С каждым произнесенным словом Артамонова тучи все сильнее сгущались над головой Германа. «Цитадель» он уже давно считал своей вотчиной, и любые попытки поставить этот факт под сомнение не могли не раздражать его.  Слова Игоря Макаровича ставили знак вопроса на любых усилиях Германа, направленных на процветание организации, а этого он потерпеть никак не мог.
    — Погоди! – раздраженно обратился Герман к Артамонову. – Уж не хочешь ли ты сказать, что свое место в «Цитадели» я занимаю не по праву!?!
   — Да, никто не говорит, что ты занимаешь свое место не по праву! Просто твое неисполнение взятых на себя обязательств уже начинает напрятать.
   — Игорь, а я что, по твоему, ничего не делаю?  Да, я из кожи  вон лезу, чтоб отыскать эти брюлики.
   — Герман, да, никто не говорит, что ты ничего не делаешь. Просто твоим поискам явно активности не хватает. Сколько лет прошло, как не стало Федора Кузьмича? Ты же, я помню, у его гроба всем клялся, что жизнь положишь для процветания «Цитадели». Ну, и где твои клятвы? Как топтался на месте, так и продолжаешь топтаться.
Наивысшим оскорблением в адрес Германа были  подобные определения  для него самого. В своей исключительности и в своей незаменимости в «Цитадели» он не сомневался, и любые попытки поставить этот факт под сомнение не могли не выводить его из себя.   
— Слушай, Игорек, а ты не слишком много на себя берешь? – спросил он Артамонова. – В «Цитадели» ты ведь шестерка обыкновенная, шавка подзаборная, и никто права голоса тебе, насколько я помню, не давал.
— Я-то, может, и шестерка, но правила организации хорошо знаю, и могу тебе со всей ответственностью одно сказать: никто из уважаемых людей в  «Цитадели» терпеть того, что ты творишь, не будет.

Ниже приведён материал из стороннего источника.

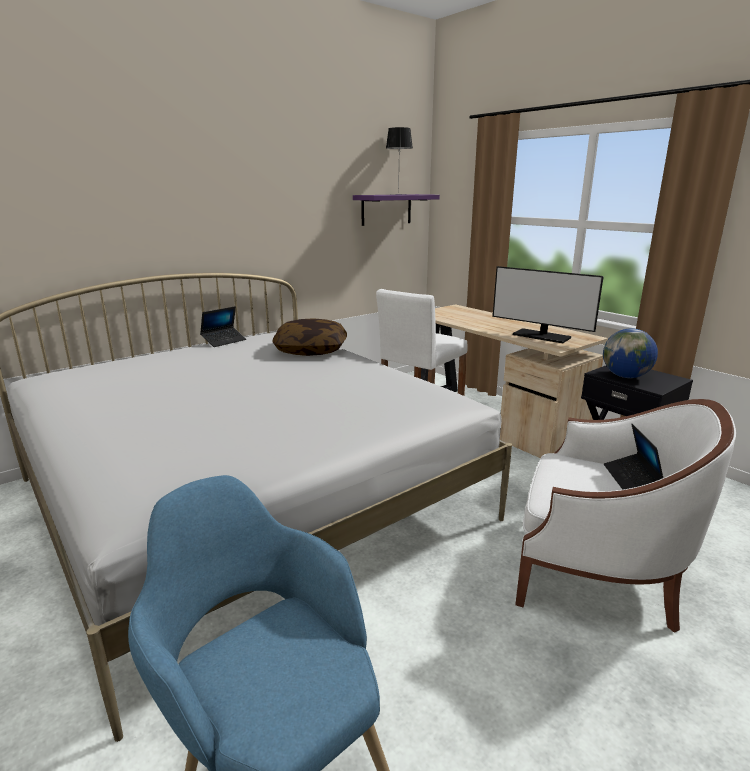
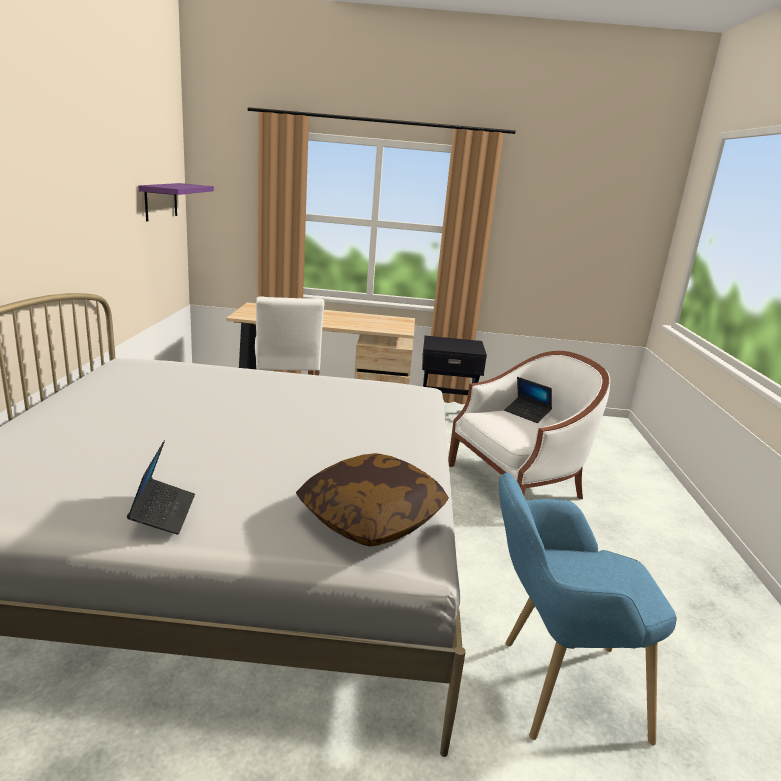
camera: 50 degrees left, 0 degrees up
laptop [200,306,246,347] -> laptop moved to [127,440,195,535]
pillow [272,318,347,356] -> pillow moved to [296,453,449,547]
table lamp [386,127,413,195] -> none
monitor [493,266,604,343] -> none
globe [603,328,658,378] -> none

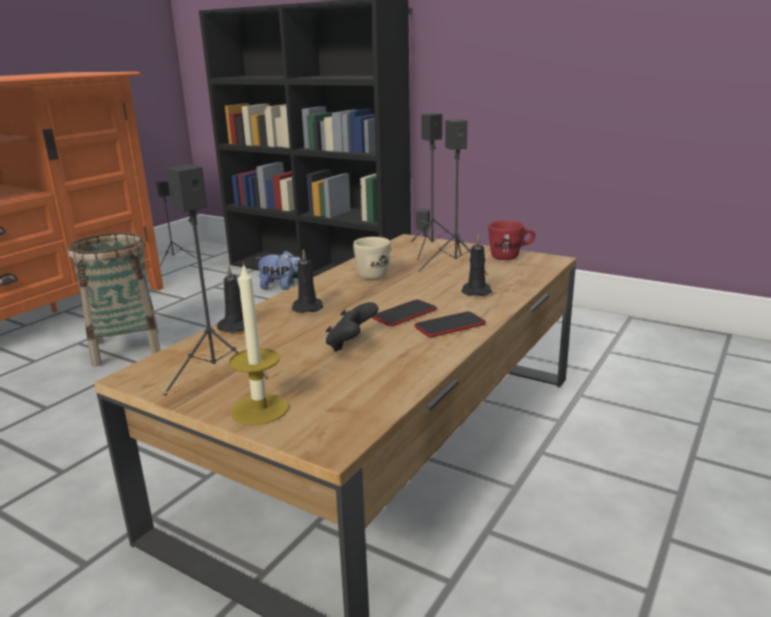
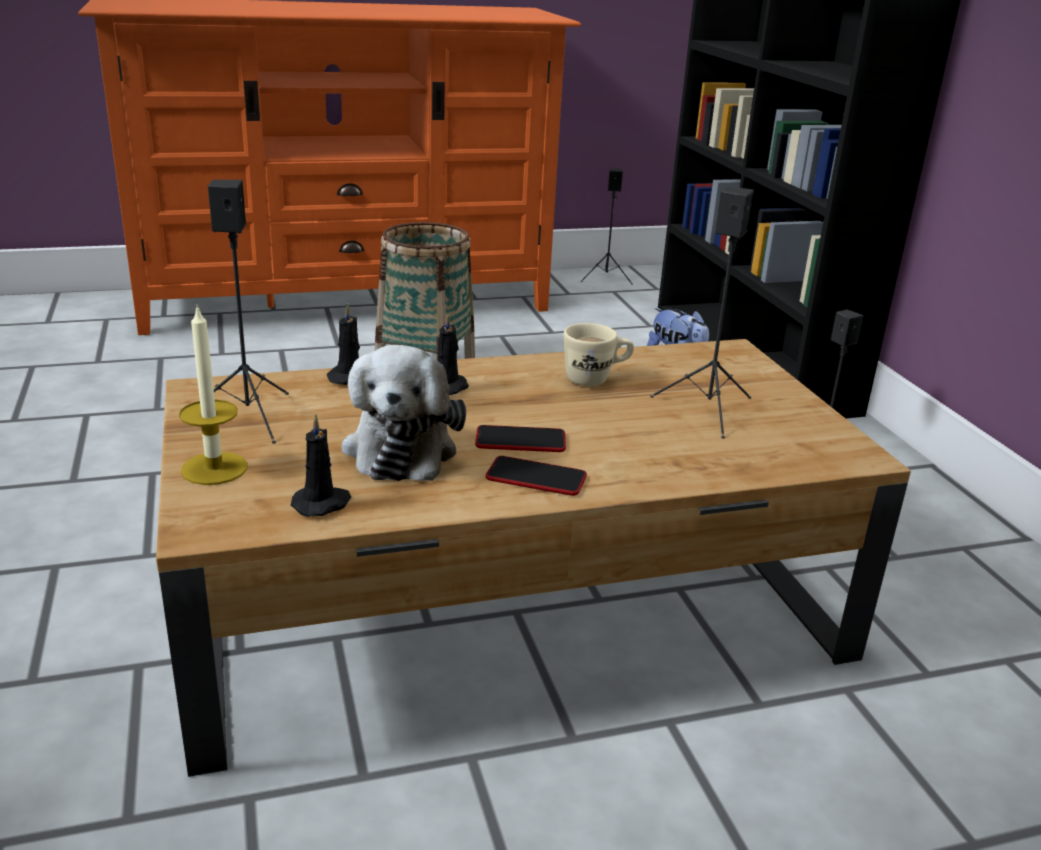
camera: 40 degrees right, 5 degrees up
black game controller [326,302,378,352] -> plush toy [342,345,466,481]
black speaker [411,113,463,260] -> none
black candle [462,235,492,296] -> black candle moved to [291,414,351,517]
red mug [488,221,535,260] -> none

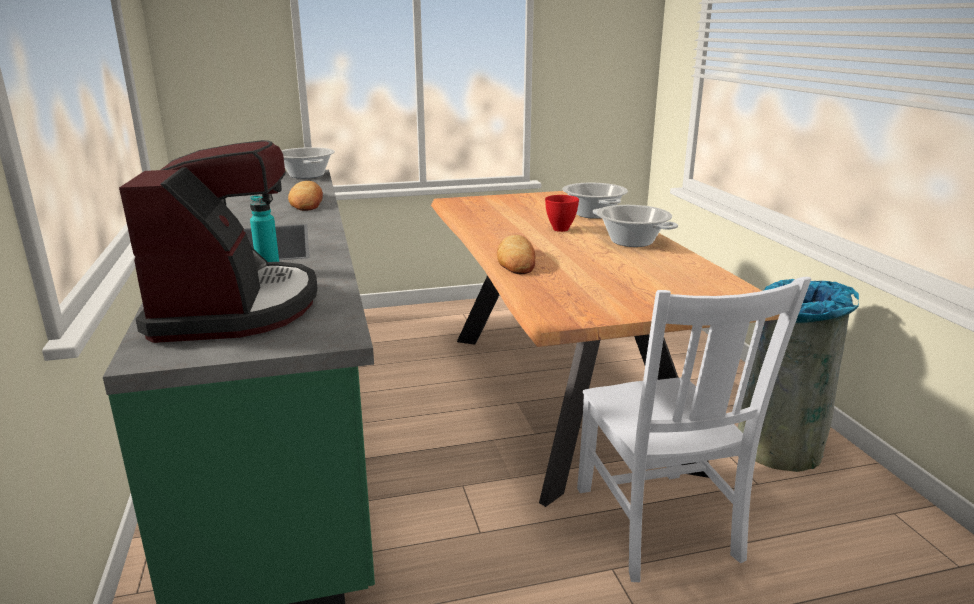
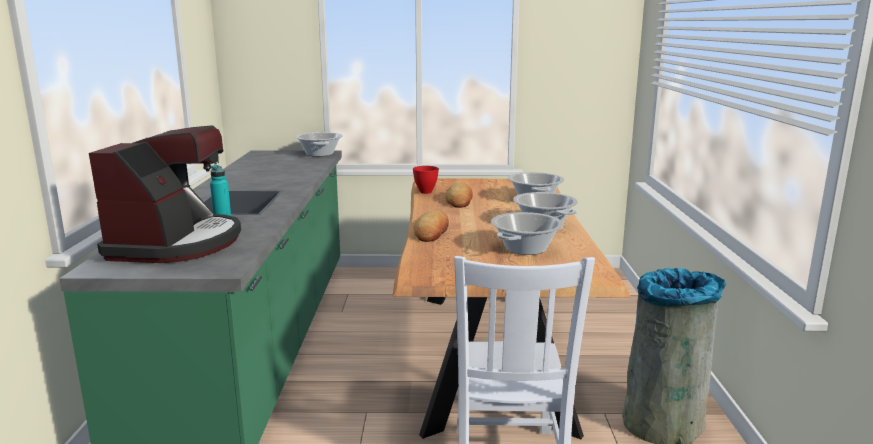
camera: 15 degrees right, 5 degrees down
bread [288,181,323,211] -> bread moved to [445,183,473,208]
red bowl [545,195,579,232] -> red bowl moved to [413,166,439,194]
none -> cooking pot [491,212,564,255]

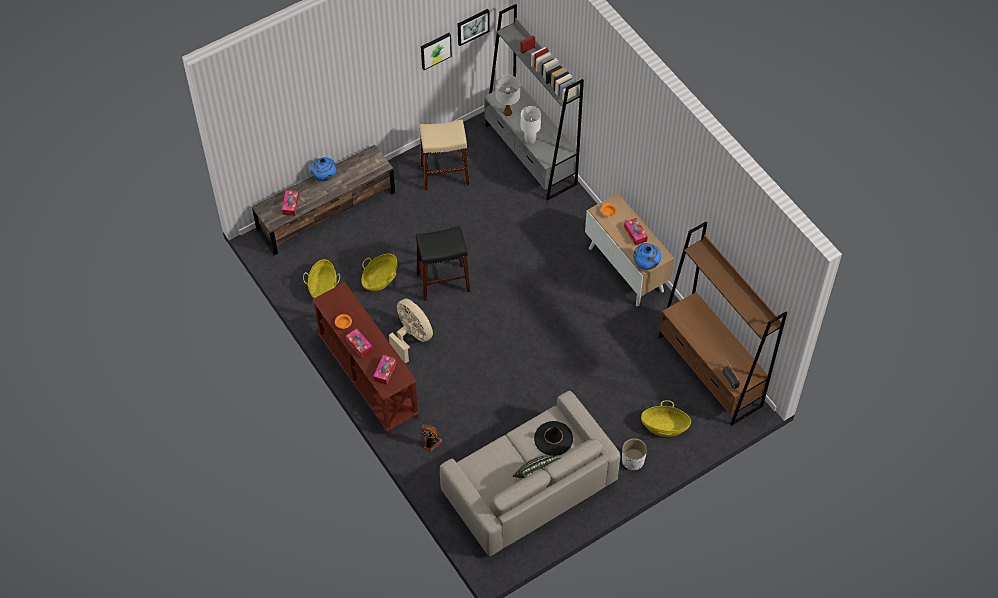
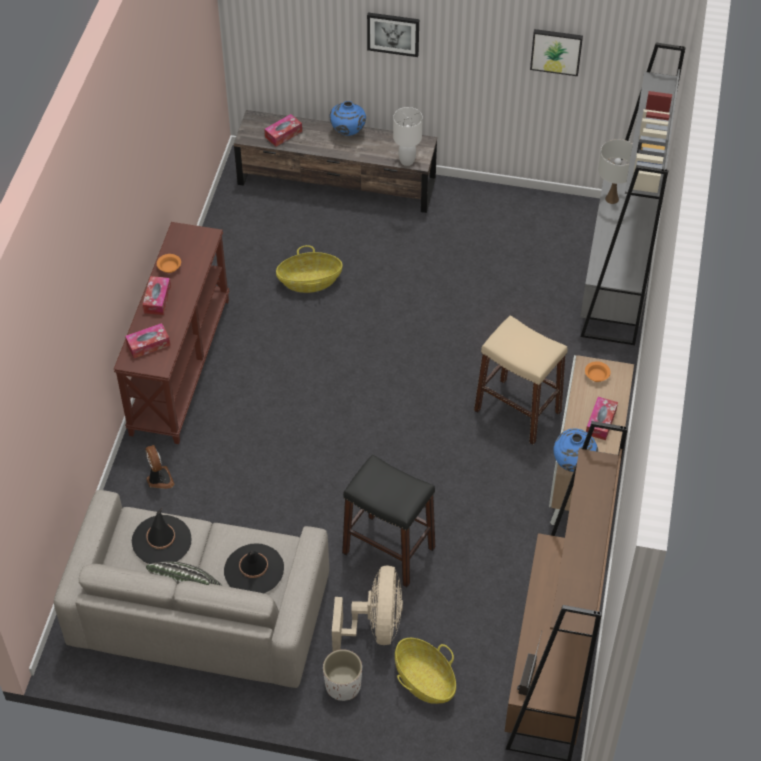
camera: 45 degrees right, 5 degrees down
basket [303,259,340,298] -> none
beige fan [389,299,433,364] -> beige fan moved to [332,565,403,651]
black stool [416,226,470,301] -> black stool moved to [342,454,435,587]
beige stool [419,119,469,191] -> beige stool moved to [474,315,568,445]
picture [458,9,490,46] -> picture moved to [367,12,419,57]
white table lamp [521,106,541,144] -> white table lamp moved to [393,107,423,166]
none -> black hat [132,508,191,564]

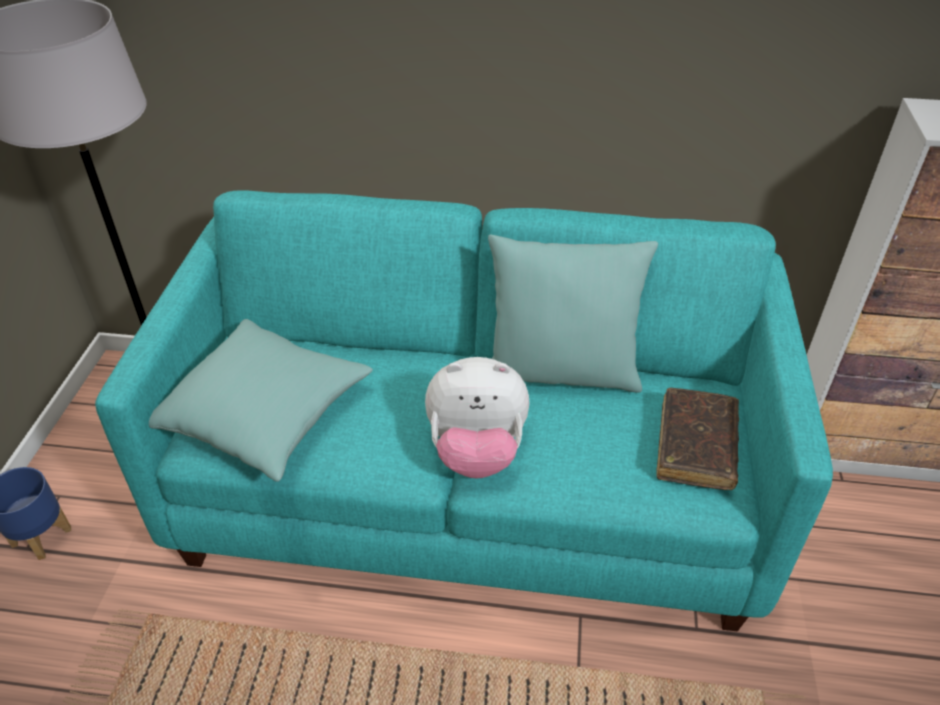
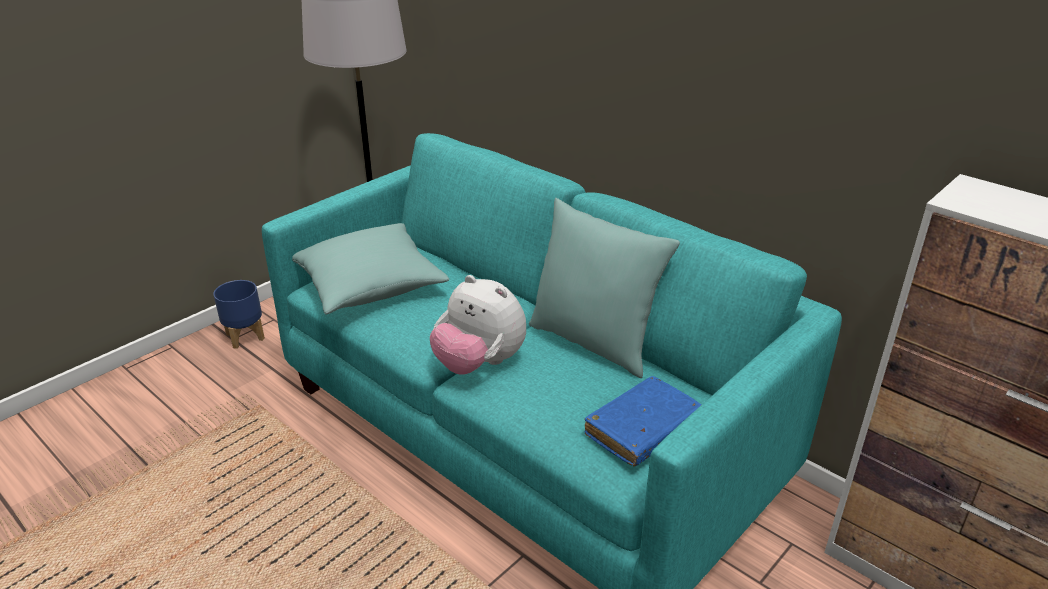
camera: 35 degrees right, 10 degrees down
brown book [656,388,739,490] -> blue book [584,376,701,466]

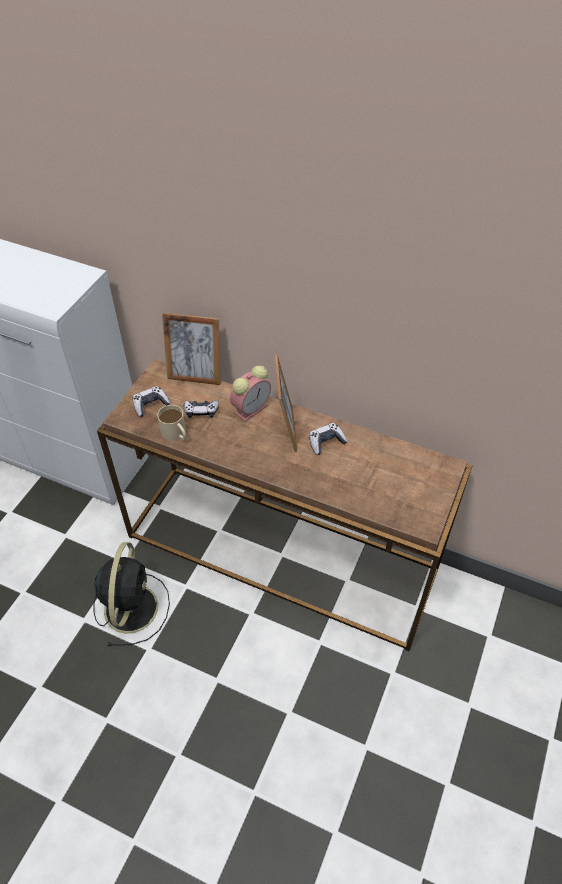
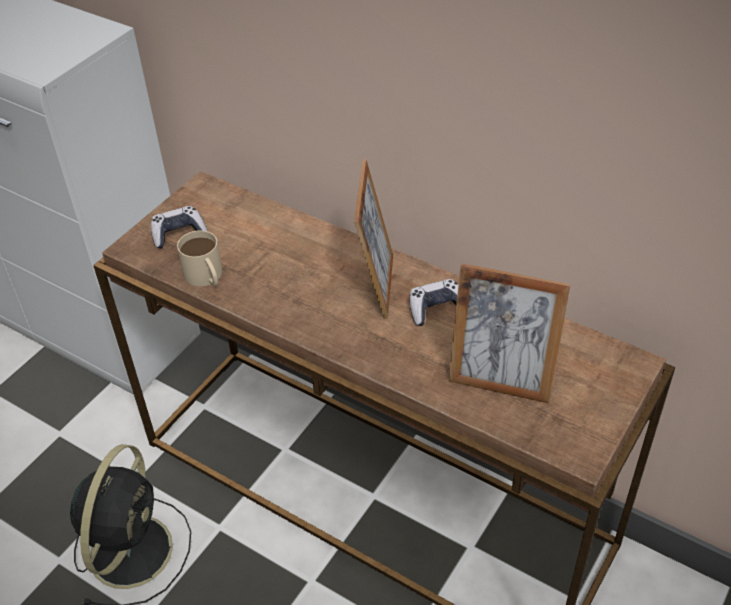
camera: 10 degrees right, 5 degrees down
picture frame [162,313,221,385] -> picture frame moved to [449,263,571,404]
game controller [184,400,219,418] -> none
alarm clock [230,366,271,422] -> none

С каждым произнесенным словом тучи все сильнее сгущались над головой Германа. Несомненно, о деятельности «Цитадели» Игорь Макарович  был осведомлен гораздо больше, чем было положено рядовому члену организации. Несомненно, в силу своей осведомленности, для Германа Сапранова он был человеком крайне небезопасным, а поэтому и малоприятным. Еще при жизни Федора Кузьмича подобные проблемы решались бы достаточно легко: меткий выстрел киллера ставил бы жирную точку на любых претензиях строптивого депутата.
Однако новые времена диктовали новые правила, и эти правила не позволяли решать старые проблемы столь банальным способом.
— В организации можешь всем передать, что отправку товара можем начинать хоть завтра, – сказал Герман Артамонову. – Надеюсь, твой человек из Гохрана не подведет?
— Погоди, а как тогда быть с Развозовым? – поинтересовался Игорь Макарович. – Ты ведь сам говорил: пока он рулит в судоходстве, с вывозом товара у нас ничего не получится. 
— Развозов – отыгранная карта! – решительно заявил Герман. – Судоходством он командует последние дни.
— Откуда такая уверенность, Герман? – спросил Владимир Борисович.
Конечно, в словах Германа было больше бравады, показной уверенности, чем чего-то действительно реального. Тучи над его головой неумолимо сгущались, и Сапранов это хорошо понимал, а поэтому делал все, чтобы выгодно выглядеть в глазах своих подельников.
На самом деле Герман даже не представлял, что выяснение отношений со своими собратьями по «Цитадели» покажутся ему мелкими неприятностями по сравнению с теми испытаниями, которые в скором времени готова была преподнести ему судьба.